Political polling firms produce their results by sampling a subset of the population in a given voting jurisdiction and extrapolating those results as if they described the entire population. If you sample, say, 500 people in a state, and out of that sample, 49% say they intend to vote for one candidate, and 46% say they intend to vote for the other one, is that 49% to 46% result exactly what you’re going to get on election day? Probably not, because you don’t really know if the few people that you asked constitute a representative sample of the whole. Actually it’s more accurate to say that you are sure they are *not* a representative sample; you just aren’t sure *to what degree* the sample was wrong.

There are mathematical methods for identifying the size of a sample needed to achieve a given level of reliability.
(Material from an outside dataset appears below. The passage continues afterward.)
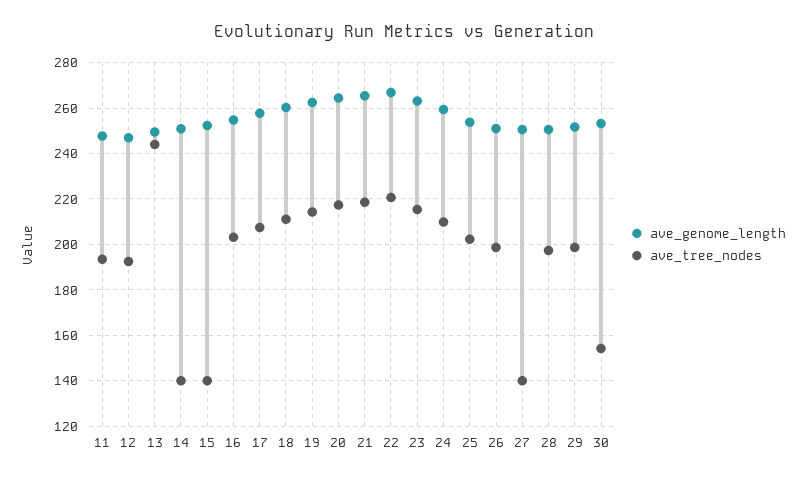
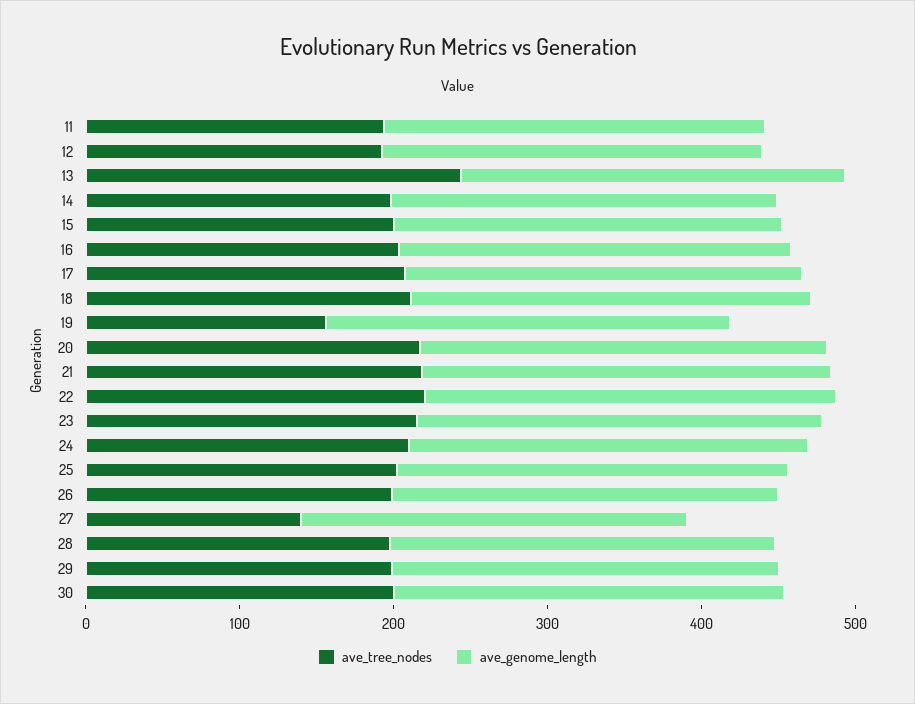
ave_tree_nodes, 14: 140 -> 200
ave_tree_nodes, 15: 140 -> 200
ave_tree_nodes, 19: 215 -> 160
ave_tree_nodes, 30: 155 -> 200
Let’s say that in this case, a sample size of 500 people lets you say that your results are accurate to plus or minus 2.5%. Your model therefore assigned a probability distribution to that 49% plus or minus 2.5%. Now let us say it’s a normal distribution. Each time the model is run, the model plugs in a random number that is scaled to fit the pattern of a normal distribution. Values clustered around 49% are the most likely, with values as high as 51.5% or as low as 46.5% becoming increasingly unlikely.

Your computer might run that model ten thousand times, randomizing it each time. By itself it doesn’t tell you much, but now consider that your model has done this for every poll, for every state. It has corrected for known biases in the polling methods used by different vendors, insofar as they can be identified from looking at either historical polls versus historical electoral outcomes, or deviation from the average of similar polls conducted around the same time. You now have an idea of how all these various probabilities interact.

In the end, your model based on probability distrubutions does not produce a definitive answer like your “best guess” estimates. Instead, the model's answer is itself a probability distribution, which tells you the range of probable outcomes and their relative likelihood.